Really, and what is more important? Our collective loss of decency or whether or not Squarebanks elects a lefty or a righty?
I'm speaking vaguely, of course, of the disposition of the case Arar v. Ashcroft. (And all this info is a summation of a Glenn Greenwald story at Salon.Com. Go read that one.) In 2002, an innocent man (Canadian citizen of Canadian and Syrian descent) was sent to Syria through rendition by our government - where he was brutally tortured - all in the name of 'the war on terror.' His crime? Uh, well, there wasn't one. He did switch planes at JFK Airport, though.

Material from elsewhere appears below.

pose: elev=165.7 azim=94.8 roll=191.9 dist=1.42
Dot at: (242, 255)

Arar sued. Our court system, the Second Circuit specifically, ruled 7-4 in favor of the our government's position and tossed his case. What's that smell? That's the smell of the Constitution being burned. And, well, yeah, torture is illegal, but the court majority seems to think that no matter what the government does, nor how illegal it might be, people should not be able to sue for damages. The court should defer if the government tosses around the terms 'national security' and state secrets.'
Excellent quote in Greenwald's article:
"Reflecting the type of people who fill our judiciary, the judges in the majority also invented the most morally depraved bureaucratic requirements for Arar to proceed with his case and then claimed he had failed to meet them. Arar did not, for instance, have the names of the individuals who detained and abused him at JFK, which the majority said he must have. As Judge Sack in dissent said of that requirement: it "means government miscreants may avoid [] liability altogether through the simple expedient of wearing hoods while inflicting injury" (p. 27; emphasis added)."Repeat after me, "War is peace. Freedom is slavery. Ignorance is strength."